[Opening Data shown section]
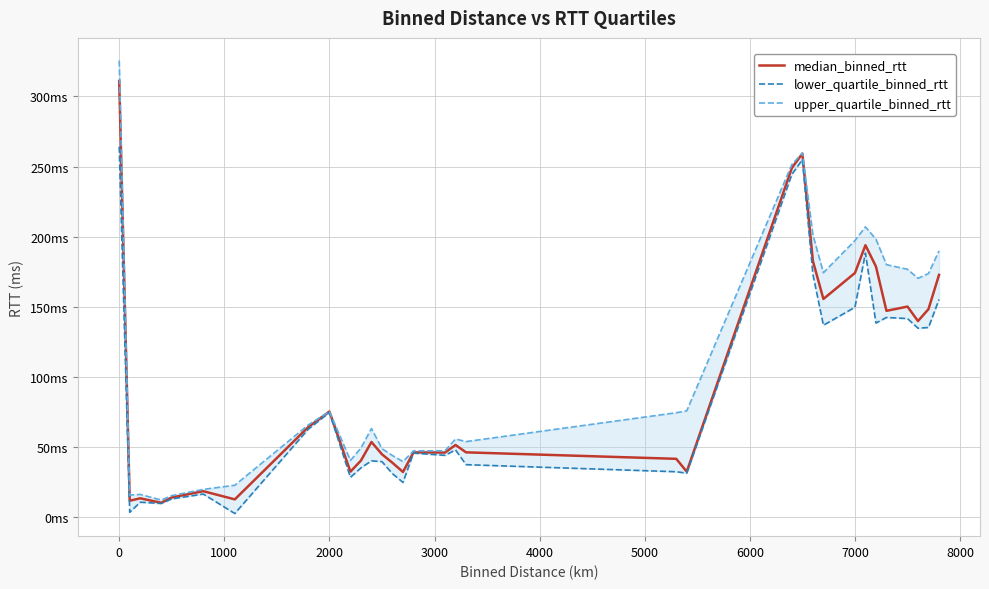

True or false: upper_quartile_binned_rtt and median_binned_rtt intersect in this chart.

False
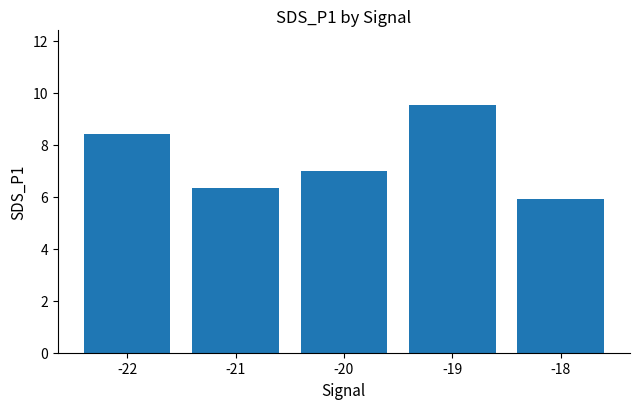

How many data points are less than 6?

1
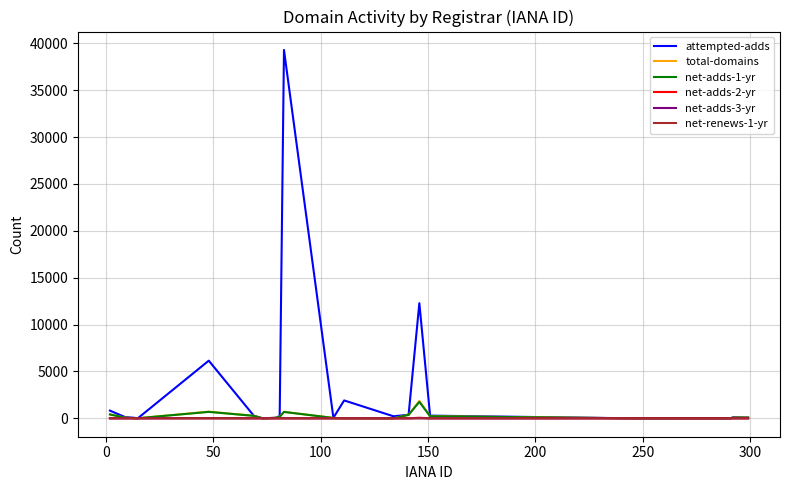

Which series has the largest total across all categories?

attempted-adds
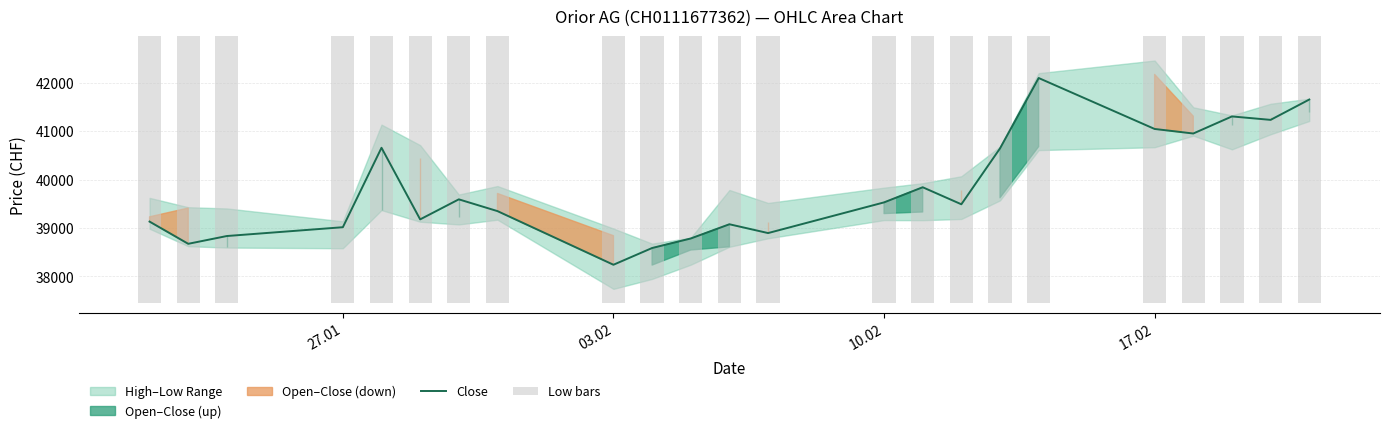

Which series has the widest spread of values?

Close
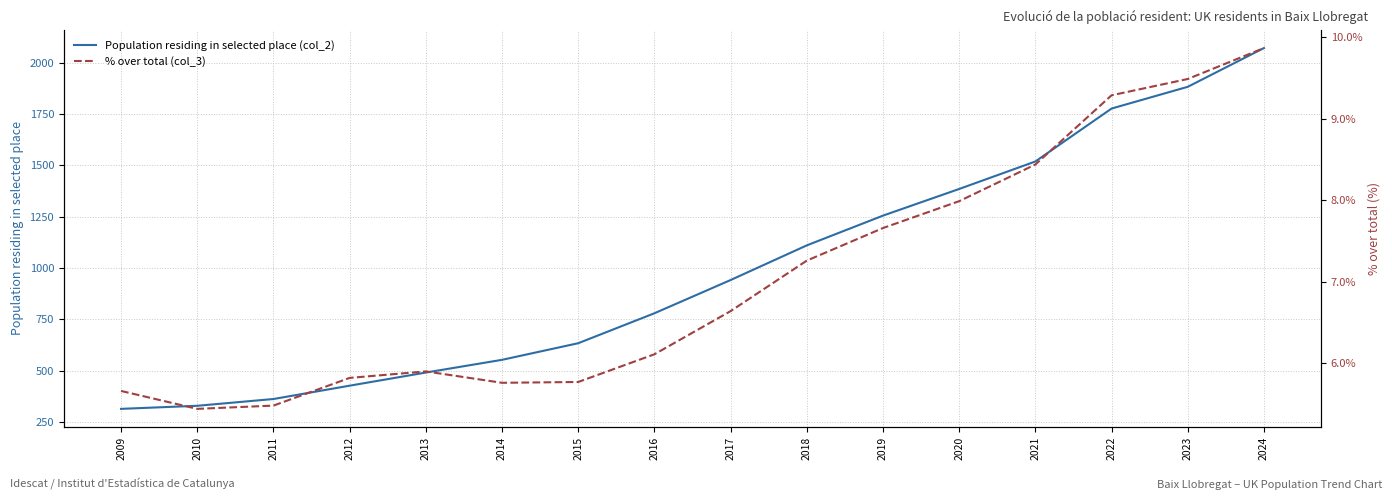

What is the difference between the second highest and minimum values in the Population residing in selected place (col_2) series?

1570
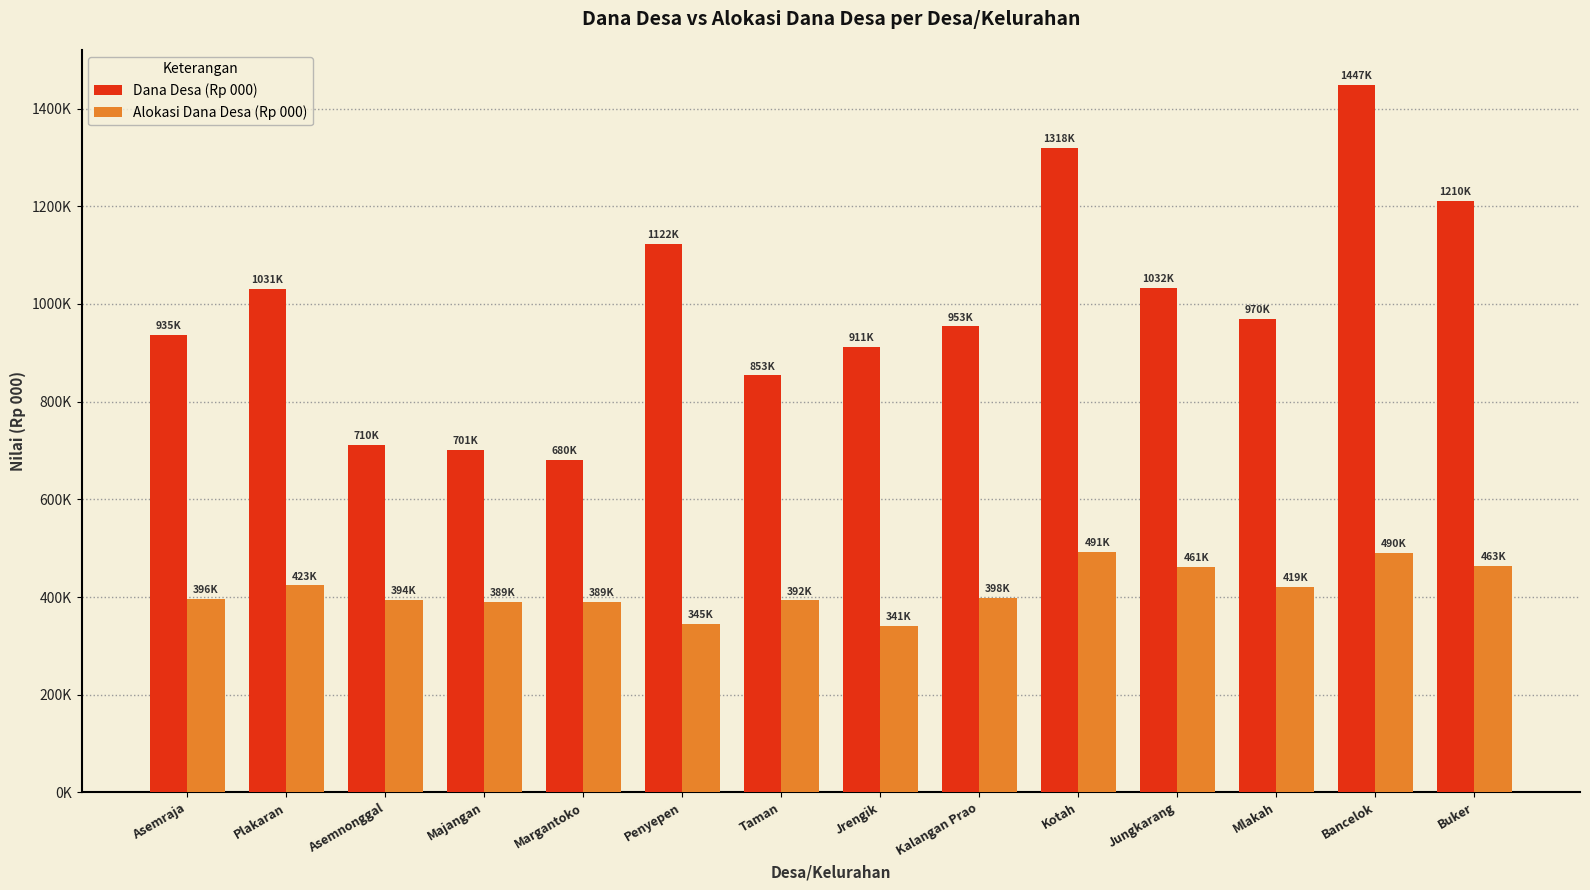

What are all the series names shown in the legend?

Dana Desa (Rp 000), Alokasi Dana Desa (Rp 000)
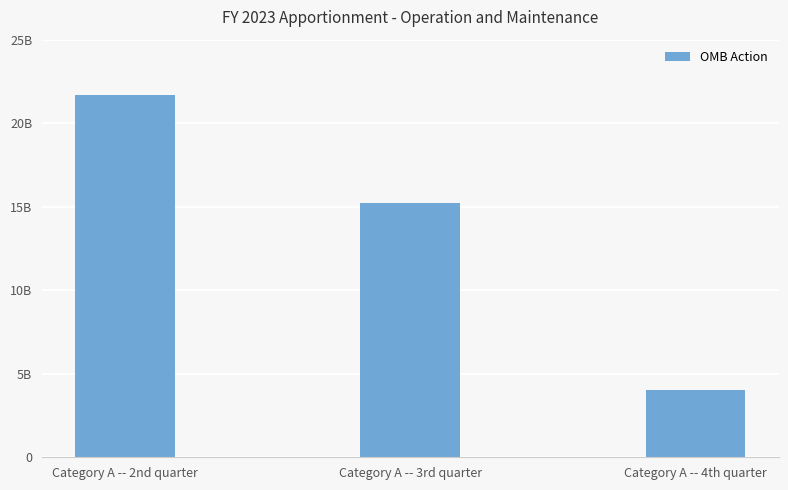

Does the chart contain stacked bars?

No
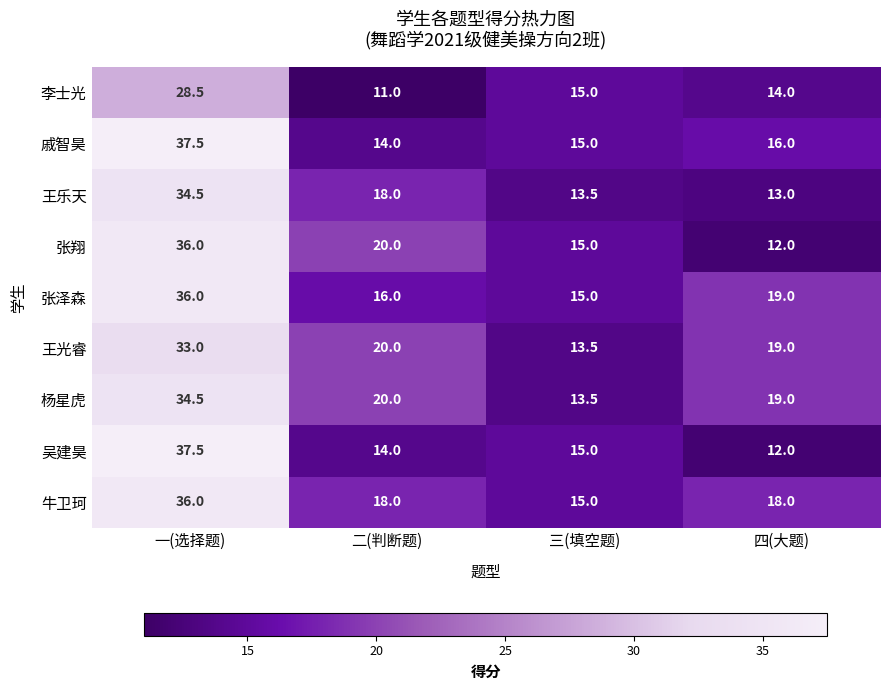

What is the difference between the maximum and minimum values in the 王光睿 series?

19.5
[Closing Data shown section]
- Exercise aim
Repeat all of the records above word for word, leaving out the pictures.

- Exercise output
True or false: upper_quartile_binned_rtt and median_binned_rtt intersect in this chart.

False

How many data points are less than 6?

1

Which series has the largest total across all categories?

attempted-adds

Which series has the widest spread of values?

Close

What is the difference between the second highest and minimum values in the Population residing in selected place (col_2) series?

1570

What are all the series names shown in the legend?

Dana Desa (Rp 000), Alokasi Dana Desa (Rp 000)

Does the chart contain stacked bars?

No

What is the difference between the maximum and minimum values in the 王光睿 series?

19.5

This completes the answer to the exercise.